• [Task to carry out]: Can you copy out all of the records below line for line, changing nothing?

(Stored data entries)
■ ■ ■ ■ ■

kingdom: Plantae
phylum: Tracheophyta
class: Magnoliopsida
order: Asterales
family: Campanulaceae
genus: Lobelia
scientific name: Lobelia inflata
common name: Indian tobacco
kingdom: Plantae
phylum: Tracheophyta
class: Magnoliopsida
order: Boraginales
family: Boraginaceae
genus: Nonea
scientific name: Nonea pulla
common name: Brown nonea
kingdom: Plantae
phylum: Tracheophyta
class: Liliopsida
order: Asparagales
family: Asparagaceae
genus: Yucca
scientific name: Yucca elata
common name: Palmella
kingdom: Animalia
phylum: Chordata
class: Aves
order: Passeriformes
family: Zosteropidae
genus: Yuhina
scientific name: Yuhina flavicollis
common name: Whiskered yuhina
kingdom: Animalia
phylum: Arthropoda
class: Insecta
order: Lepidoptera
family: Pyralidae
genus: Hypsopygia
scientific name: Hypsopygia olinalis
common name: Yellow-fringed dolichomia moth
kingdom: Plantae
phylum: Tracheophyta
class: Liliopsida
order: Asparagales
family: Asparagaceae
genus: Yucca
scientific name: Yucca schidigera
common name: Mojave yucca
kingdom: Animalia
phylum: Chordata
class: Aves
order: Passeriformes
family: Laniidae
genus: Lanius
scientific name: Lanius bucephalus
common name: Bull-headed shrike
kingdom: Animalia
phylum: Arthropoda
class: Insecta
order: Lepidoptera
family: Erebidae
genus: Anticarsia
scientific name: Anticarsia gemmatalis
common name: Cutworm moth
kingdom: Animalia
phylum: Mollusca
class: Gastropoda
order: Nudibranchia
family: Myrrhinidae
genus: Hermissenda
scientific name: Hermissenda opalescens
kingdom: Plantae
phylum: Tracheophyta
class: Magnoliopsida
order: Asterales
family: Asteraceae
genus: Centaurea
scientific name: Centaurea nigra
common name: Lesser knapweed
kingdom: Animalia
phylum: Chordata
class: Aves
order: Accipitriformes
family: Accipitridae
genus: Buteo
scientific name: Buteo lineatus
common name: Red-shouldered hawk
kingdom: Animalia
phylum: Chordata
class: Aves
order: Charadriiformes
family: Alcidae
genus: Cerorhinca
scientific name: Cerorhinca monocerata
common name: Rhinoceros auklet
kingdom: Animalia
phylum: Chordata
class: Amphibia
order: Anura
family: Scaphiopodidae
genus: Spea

■ ■ ■ ■ ■

• [Solution for this exercise]:
kingdom: Plantae
phylum: Tracheophyta
class: Magnoliopsida
order: Asterales
family: Campanulaceae
genus: Lobelia
scientific name: Lobelia inflata
common name: Indian tobacco
kingdom: Plantae
phylum: Tracheophyta
class: Magnoliopsida
order: Boraginales
family: Boraginaceae
genus: Nonea
scientific name: Nonea pulla
common name: Brown nonea
kingdom: Plantae
phylum: Tracheophyta
class: Liliopsida
order: Asparagales
family: Asparagaceae
genus: Yucca
scientific name: Yucca elata
common name: Palmella
kingdom: Animalia
phylum: Chordata
class: Aves
order: Passeriformes
family: Zosteropidae
genus: Yuhina
scientific name: Yuhina flavicollis
common name: Whiskered yuhina
kingdom: Animalia
phylum: Arthropoda
class: Insecta
order: Lepidoptera
family: Pyralidae
genus: Hypsopygia
scientific name: Hypsopygia olinalis
common name: Yellow-fringed dolichomia moth
kingdom: Plantae
phylum: Tracheophyta
class: Liliopsida
order: Asparagales
family: Asparagaceae
genus: Yucca
scientific name: Yucca schidigera
common name: Mojave yucca
kingdom: Animalia
phylum: Chordata
class: Aves
order: Passeriformes
family: Laniidae
genus: Lanius
scientific name: Lanius bucephalus
common name: Bull-headed shrike
kingdom: Animalia
phylum: Arthropoda
class: Insecta
order: Lepidoptera
family: Erebidae
genus: Anticarsia
scientific name: Anticarsia gemmatalis
common name: Cutworm moth
kingdom: Animalia
phylum: Mollusca
class: Gastropoda
order: Nudibranchia
family: Myrrhinidae
genus: Hermissenda
scientific name: Hermissenda opalescens
kingdom: Plantae
phylum: Tracheophyta
class: Magnoliopsida
order: Asterales
family: Asteraceae
genus: Centaurea
scientific name: Centaurea nigra
common name: Lesser knapweed
kingdom: Animalia
phylum: Chordata
class: Aves
order: Accipitriformes
family: Accipitridae
genus: Buteo
scientific name: Buteo lineatus
common name: Red-shouldered hawk
kingdom: Animalia
phylum: Chordata
class: Aves
order: Charadriiformes
family: Alcidae
genus: Cerorhinca
scientific name: Cerorhinca monocerata
common name: Rhinoceros auklet
kingdom: Animalia
phylum: Chordata
class: Amphibia
order: Anura
family: Scaphiopodidae
genus: Spea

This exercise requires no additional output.